If `pipeline-health-check.py` cannot read route markers:
- Treat cross-domain PRs as awaiting review unless all verdict tags expected by route artifact are present.
If contributor credit is too risky for Phase 1b:
- Defer credit mutation and emit review-record-only proof until after eval stability.
## Maintenance Capture
Beneficial now:
- Replace comments claiming "Leo reviews every PR."
- Add focused tests for the compatibility projection.
Avoid now:
- Dashboard UI rewrite.
- Historical backfill.
- Leaderboard redesign.
## Parallelization And Fanout
Classification: ready_now after eval integration establishes review record writes.
Worker-ready prompt:
```text
make reporting and contributor attribution phase 1b-compatible. prefer review_records for new evaluator credit, preserve legacy fallback, and prevent health/pipeline checks from marking cross-domain prs ready before all required agents approve. do not redesign dashboards or add broad schema migrations unless tests prove necessary.
```
## Acceptance Criteria
- No code path claims Leo reviews every new Phase 1b PR.
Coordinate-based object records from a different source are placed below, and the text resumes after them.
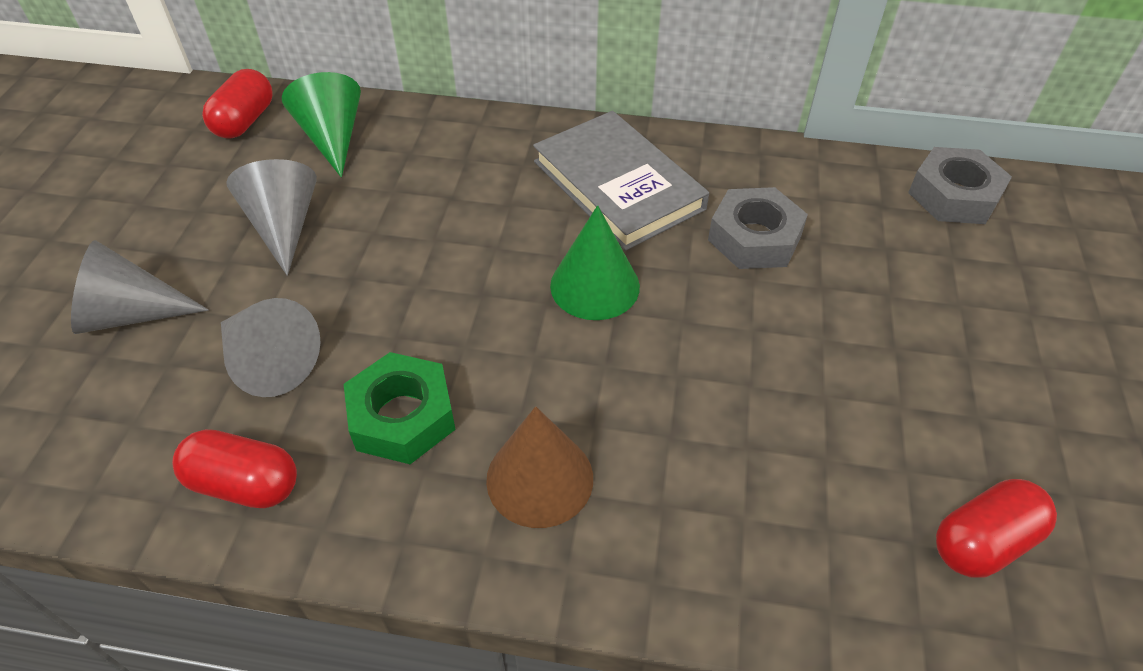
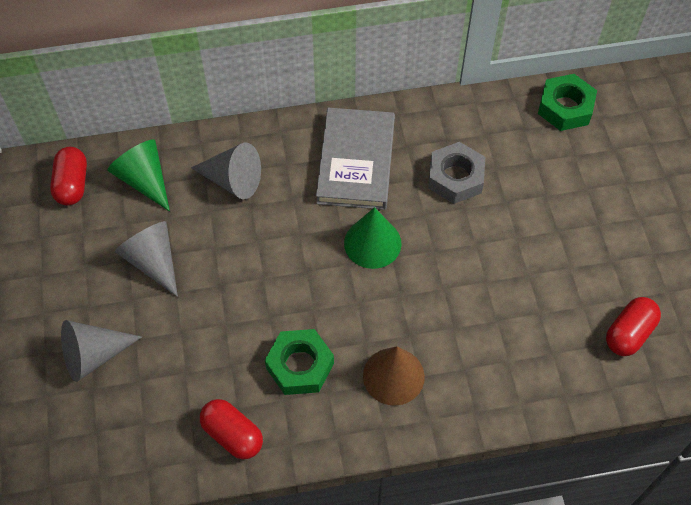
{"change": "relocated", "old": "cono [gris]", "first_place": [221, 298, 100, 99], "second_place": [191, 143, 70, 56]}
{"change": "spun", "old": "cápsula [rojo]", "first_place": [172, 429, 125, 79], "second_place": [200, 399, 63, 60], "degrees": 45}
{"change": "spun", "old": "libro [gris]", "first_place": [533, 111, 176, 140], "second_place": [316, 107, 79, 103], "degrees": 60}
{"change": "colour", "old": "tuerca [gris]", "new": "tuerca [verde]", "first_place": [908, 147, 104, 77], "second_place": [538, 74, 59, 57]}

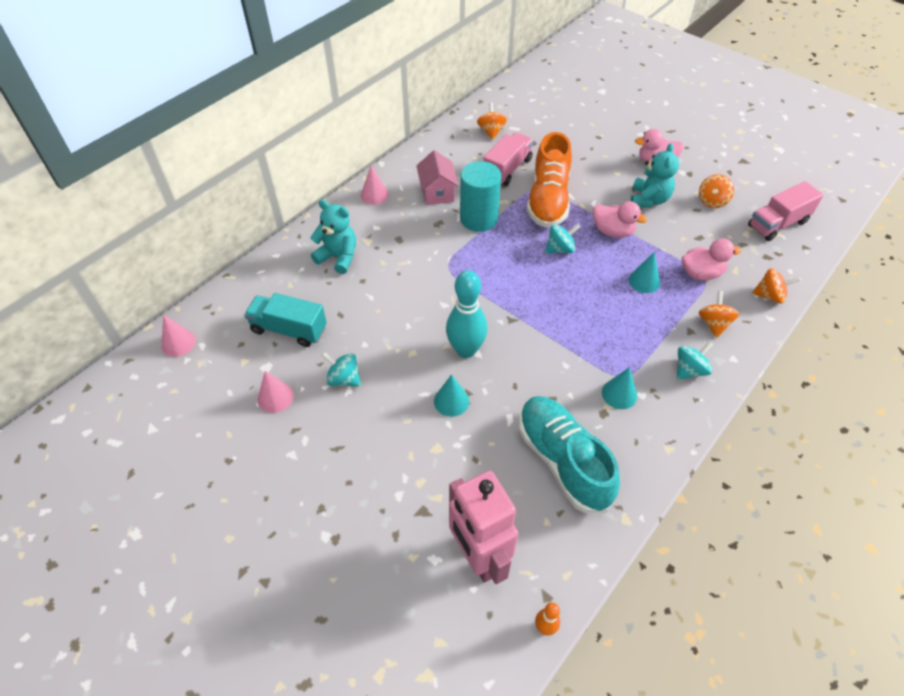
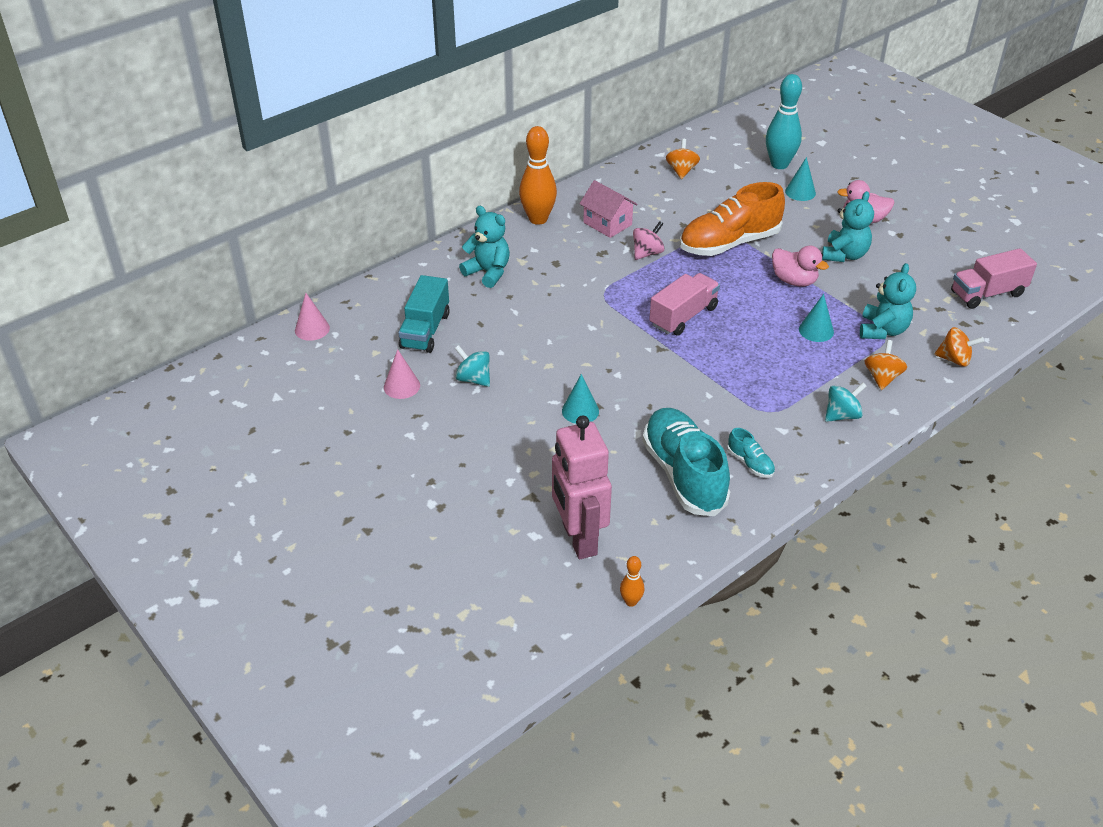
{"change": "spun", "old": "camión [turquesa]", "first_place": [244, 293, 83, 54], "second_place": [398, 275, 52, 78], "degrees": -105}
{"change": "exchanged", "old": "cono [rosa]", "new": "bolo [naranja]", "first_place": [361, 165, 28, 40], "second_place": [519, 126, 38, 99]}
{"change": "spun", "old": "casa [rosa]", "first_place": [416, 150, 43, 55], "second_place": [580, 180, 58, 58], "degrees": -45}
{"change": "exchanged", "old": "cilindro [turquesa]", "new": "peonza [rosa]", "first_place": [460, 161, 41, 71], "second_place": [633, 221, 32, 39]}
{"change": "relocated", "old": "camión [rosa]", "first_place": [483, 132, 51, 54], "second_place": [649, 273, 71, 63]}
{"change": "spun", "old": "zapato [naranja]", "first_place": [527, 132, 45, 96], "second_place": [680, 182, 105, 74], "degrees": 45}
{"change": "appeared", "new": "zapato [turquesa]", "second_place": [727, 428, 48, 50]}
{"change": "relocated", "old": "bolo [turquesa]", "first_place": [446, 270, 41, 88], "second_place": [766, 74, 36, 95]}
{"change": "relocated", "old": "cono [turquesa]", "first_place": [602, 367, 35, 42], "second_place": [785, 157, 31, 44]}
{"change": "exchanged", "old": "pato [rosa]", "new": "osito [turquesa]", "first_place": [682, 238, 59, 43], "second_place": [860, 263, 56, 76]}
{"change": "missing", "old": "peonza [turquesa]", "first_place": [545, 224, 35, 30]}
{"change": "missing", "old": "peonza [naranja]", "first_place": [699, 174, 35, 34]}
- Approved `review_records` can credit all required reviewer agents.
- Health/check logic avoids partial-review false readiness.
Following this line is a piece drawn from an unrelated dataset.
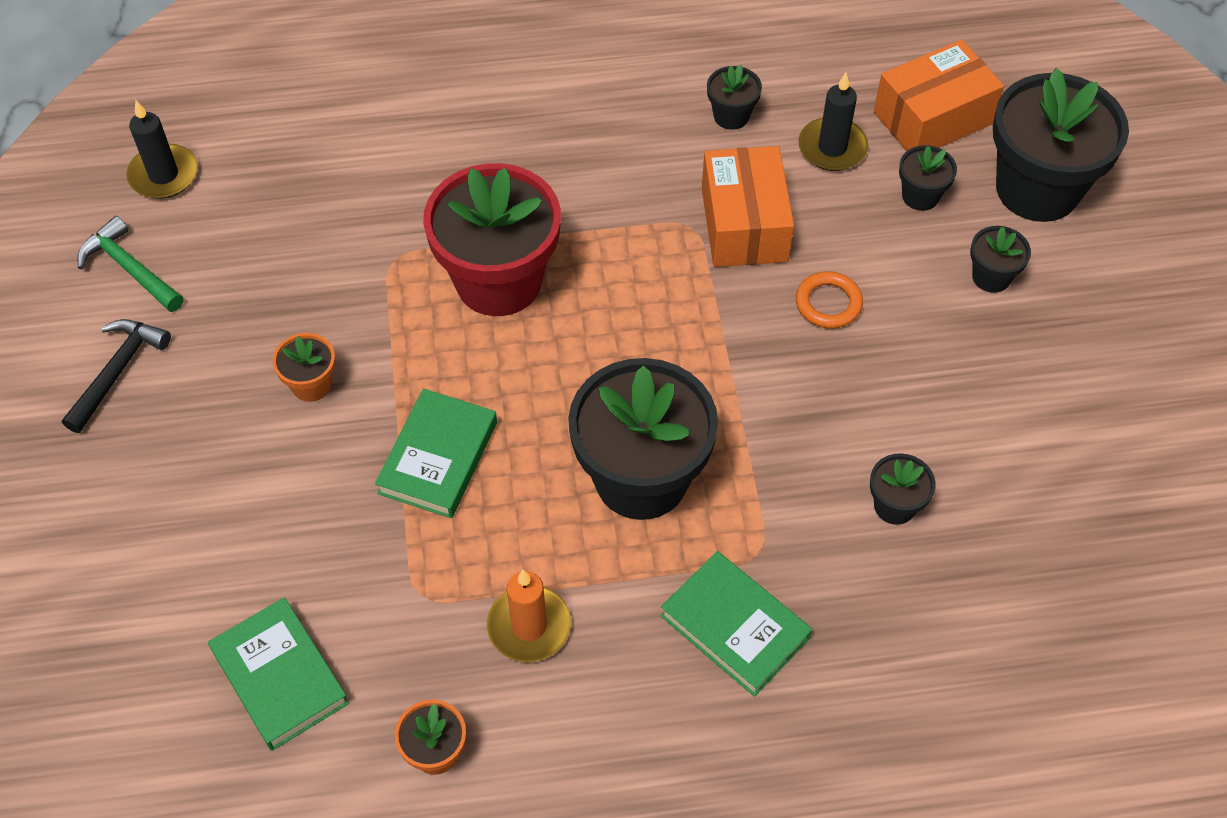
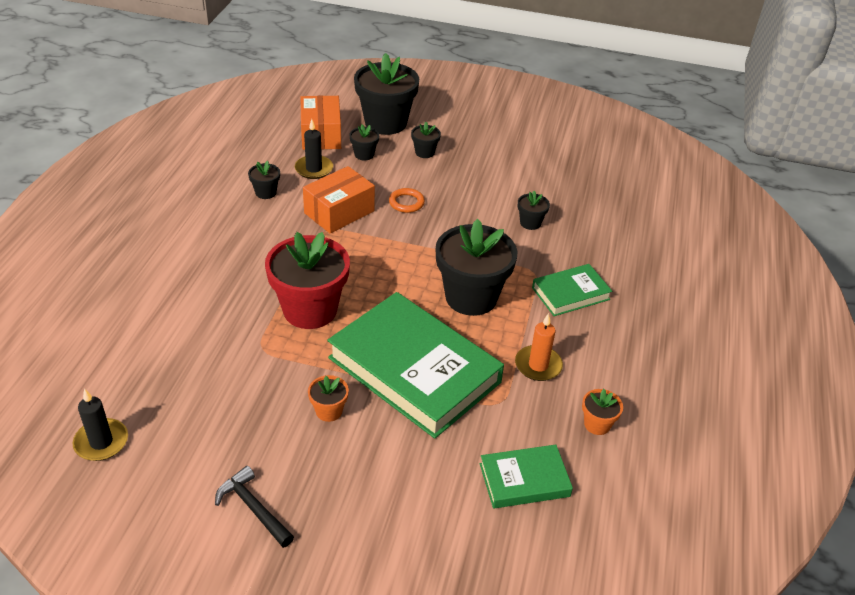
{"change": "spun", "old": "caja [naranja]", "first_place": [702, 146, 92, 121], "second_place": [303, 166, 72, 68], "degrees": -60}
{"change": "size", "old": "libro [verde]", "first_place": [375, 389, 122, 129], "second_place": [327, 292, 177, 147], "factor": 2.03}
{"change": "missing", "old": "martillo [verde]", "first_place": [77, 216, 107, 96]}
- Legacy data still renders.
## Readiness And Claim Boundaries
Allowed claim:
- "Reporting compatibility is updated to avoid false readiness and credit loss."
Forbidden claim:
- "Dashboards are redesigned for Phase 1b."
## Spec Quality Self-Audit
All required execution-grade headings are present. This spec is intentionally compatibility-scoped and does not attempt a full reporting product redesign.
## Assistant-Added Caveats
The safest first move is to write accurate `review_records` and route audit JSON. Rich dashboards should wait until production behavior proves stable.